The Old Guard 2, tam beş yılın ardından Netflix’te izleyiciyle buluştu ancak ilk filmin mirasını yaşatmak yerine, izleyiciyi yarım kalmış bir anlatı ve eksik kurguyla baş başa bıraktı. Charlize Theron’un başrolde olduğu yapım, karmaşık senaryosu, yönünü kaybetmiş anlatısı ve şaşırtıcı şekilde yarıda kesilen finaliyle büyük eleştirilere neden oldu.
Beş Yıllık Aradan Sonra Gelen Eksik Devam
The Old Guard, pandemi döneminin ortasında, 2020 yazında yayınlandığında hem büyük yıldız kadrosu hem de uluslararası çekim mekânları sayesinde dikkat çekmişti. Greg Rucka’nın çizgi romanından uyarlanan film, zamanla klasikleşebilecek bir başlangıç vaat etmişti. Ancak 2025 yılında çıkan devam filmi, bu vaatlerin büyük kısmını yerine getiremiyor.
Netflix’in yıldızlarını bir araya getirerek ilk filmi özetletmesi bile, izleyicilerin hikâyeyi hatırlamakta ne kadar zorlandığını gözler önüne seriyor. Üstelik senaryonun içine girmek bu kez çok daha karmaşık.
Charlize Theron’un Oyunculuğu Yetersiz Senaryoya Karşı
Charlize Theron, ölümsüz savaşçı Andy karakteriyle yeniden ekranlara dönüyor. İlk filmde ölümlü hâle gelen karakterinin yeni durumda nasıl bir tehlike altında olduğu anlatılmak isteniyor, fakat bu unsur senaryoda etkili bir gerilim yaratmıyor.
Ngô Thanh Vân’ın canlandırdığı eski bir yoldaş ve Uma Thurman’ın oynadığı insanlıktan nefret eden yeni ölümsüz karakter filme dahil olsa da, bu birliktelik izleyicide güçlü bir etki yaratamıyor. Özellikle Thurman gibi güçlü bir oyuncunun neredeyse cameo düzeyinde kullanılması, izleyiciler için büyük bir hayal kırıklığı.

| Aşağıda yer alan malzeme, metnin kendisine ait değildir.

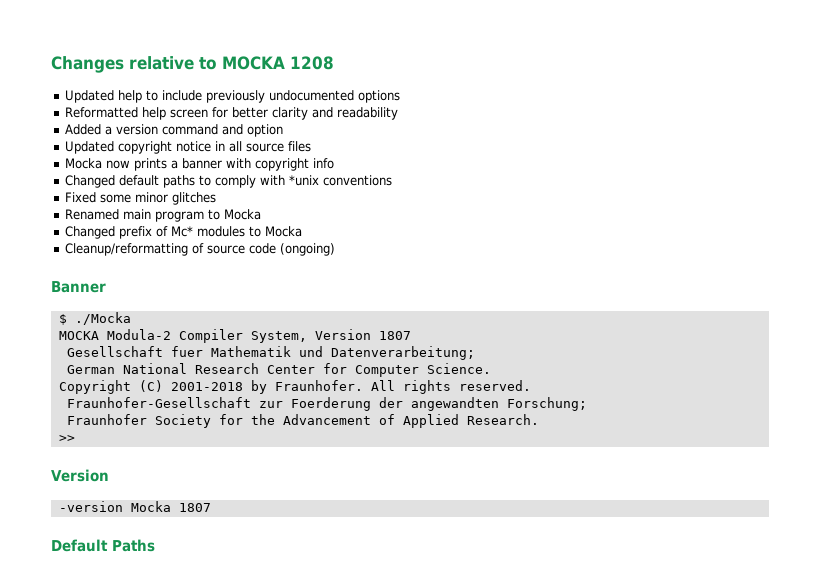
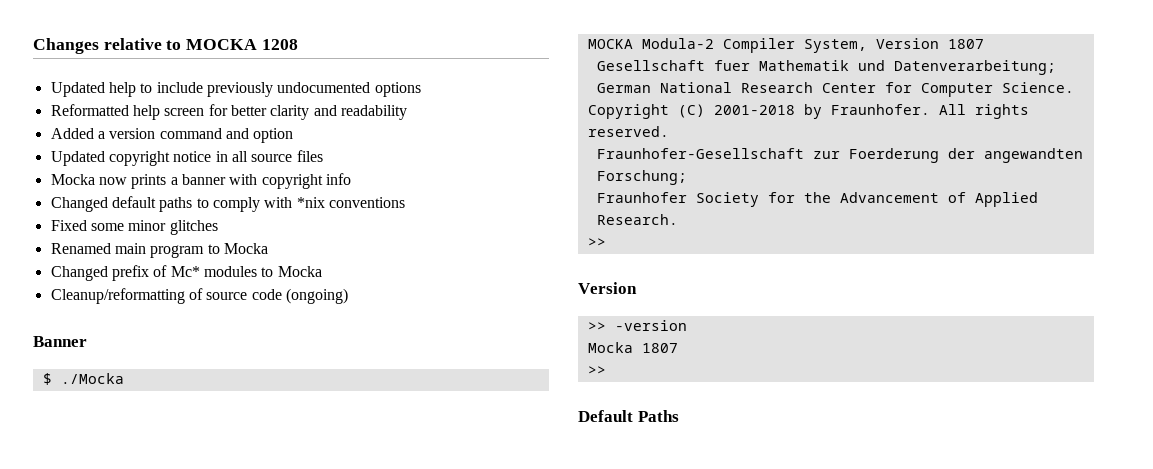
[289,175,320,186] *unix -> [296,197,325,208] *nix
(109, 475) none -> [587,322,606,331] >>
(123, 506) none -> (687, 325) //
(211, 507) none -> [587,366,606,375] // >>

Queer Temsili Geri Planda Kaldı
İlk filmde dikkat çeken eşcinsel aşk sahneleri bu kez silik. Marwan Kenzari ve Luca Marinelli’nin canlandırdığı çift, bu kez sadece alın temasında bulunuyor. Çizgi romanlarda Andy’nin eski aşkı olarak tanıtılan kadın karakterle ilişkisi ise belirsiz bir “uzun soluklu arkadaşlık” olarak geçiştiriliyor. Haziran ayının sonuna denk gelen bu yapımın LGBTQ+ temsili konusunda geriye gidiş yaşaması, sosyal medyada da tepkilere yol açtı.
Aceleniz Ne Netflix?
Filmin 97 dakikalık süresi (ilk film 125 dakikaydı) her ne kadar hızlı tüketim çağına uygun gibi görünse de, anlatının yüzeysel kalmasına neden olmuş. Hikâyeye yeterince derinlik katılamadığı gibi, son bölümdeki şaşırtıcı ve tamamlanmamış final, üçüncü filme zemin hazırlıyor gibi dursa da henüz resmi bir onay bulunmuyor.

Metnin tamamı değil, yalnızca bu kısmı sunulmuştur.